С огромным интересом я слушал его рассуждения о движении человеческого тела в пространстве, о раскрытии эмоций человека, особенностей его характера в калейдоскопе сменяющих друг друга мизансцен, о мизансценах, взрывающих ограниченность пространства и времени. Эйзенштейн тогда уже говорил об аттракционе, который превращал обыденность в необычное, иллюзии в реальность и реальность в иллюзию.

Образность в высказываниях Эйзенштейна складывалась из удивительных, чаще всего неожиданных ассоциаций. Они соединяли, казалось бы, несоединимые понятия. Огромная эрудиция Эйзенштейна давала ему возможность — уже в те студенческие годы — раздвигать рамки мейерхольдовских теорий, дополнять их по-своему, обогащать примерами, взятыми из всех областей науки и искусства. Биология, история, механика, живопись, литература — все включалось в его теоретические построения. Было в Эйзенштейне что-то от юноши эпохи Возрождения. Однако и разница была весьма явственной. Если человек классического Ренессанса погружался в глубь веков, искал образы гармонии духа и плоти в богах Греции, в искусстве Рима, чтобы утвердить прекрасное в жизни своих современников, то Ренессанс Эйзенштейна (кстати, как и самого Мейерхольда) был иным. Чудо настоящего, чудо революции было столь огромно, столь радостно, что смысл нашего советского Ренессанса был уже не в воскрешении ушедшего, а в поисках нового, впервые открываемого. Это был Ренессанс духа, сбросившего любые путы и обращенного в будущее. Для Эйзенштейна было ясно, что наша эпоха Возрождения определяется самой Октябрьской революцией. Художник должен подняться до ее уровня. Наш Ренессанс был Ренессансом не вопреки времени, а благодаря времени, и пути его вели в космическое будущее.

Октябрьская революция воспринималась как титаническое начало новой эры.
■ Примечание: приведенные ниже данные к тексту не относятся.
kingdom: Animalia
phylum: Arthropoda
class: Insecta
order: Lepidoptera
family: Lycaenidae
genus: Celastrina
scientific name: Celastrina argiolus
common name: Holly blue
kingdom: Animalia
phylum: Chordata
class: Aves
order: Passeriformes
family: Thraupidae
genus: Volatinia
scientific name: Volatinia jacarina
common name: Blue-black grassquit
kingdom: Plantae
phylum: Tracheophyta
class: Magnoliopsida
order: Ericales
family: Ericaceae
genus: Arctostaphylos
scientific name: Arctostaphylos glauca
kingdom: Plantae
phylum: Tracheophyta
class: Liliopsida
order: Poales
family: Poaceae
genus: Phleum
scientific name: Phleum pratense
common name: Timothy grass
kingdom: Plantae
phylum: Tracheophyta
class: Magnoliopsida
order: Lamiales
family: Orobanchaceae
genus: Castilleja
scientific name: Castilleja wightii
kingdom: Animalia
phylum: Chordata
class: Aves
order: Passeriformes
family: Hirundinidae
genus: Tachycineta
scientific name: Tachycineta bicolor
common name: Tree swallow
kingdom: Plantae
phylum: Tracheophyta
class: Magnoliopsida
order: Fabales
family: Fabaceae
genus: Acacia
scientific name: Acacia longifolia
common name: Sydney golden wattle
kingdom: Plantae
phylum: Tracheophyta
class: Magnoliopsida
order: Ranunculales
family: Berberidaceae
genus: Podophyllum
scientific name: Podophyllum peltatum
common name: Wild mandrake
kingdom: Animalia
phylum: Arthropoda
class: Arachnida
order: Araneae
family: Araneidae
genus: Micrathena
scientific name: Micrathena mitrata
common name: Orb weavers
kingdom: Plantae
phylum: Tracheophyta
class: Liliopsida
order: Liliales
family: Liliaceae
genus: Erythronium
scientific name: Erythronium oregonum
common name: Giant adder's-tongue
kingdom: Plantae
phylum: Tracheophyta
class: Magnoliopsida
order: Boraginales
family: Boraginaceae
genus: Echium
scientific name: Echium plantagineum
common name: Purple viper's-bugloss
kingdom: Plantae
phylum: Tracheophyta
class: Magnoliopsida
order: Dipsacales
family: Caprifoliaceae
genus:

И по сей день лучшее в нашей культуре, прекраснейшее в наших идеалах всегда в том, что открывается впервые в созидании, в борьбе, в творимой красоте вновь рожденного мира, во имя человека и его дел. Культура будущего возникает из множества культур прошлого. Биомеханика, как закон сценического движения, включает в себя тщательно отобранные и изученные законы движения всех эпох и народов.

Так понимал Эйзенштейн смысл мейерхольдовской биомеханики, казалось бы, предмета только тренировочного, развивающего только тело актера.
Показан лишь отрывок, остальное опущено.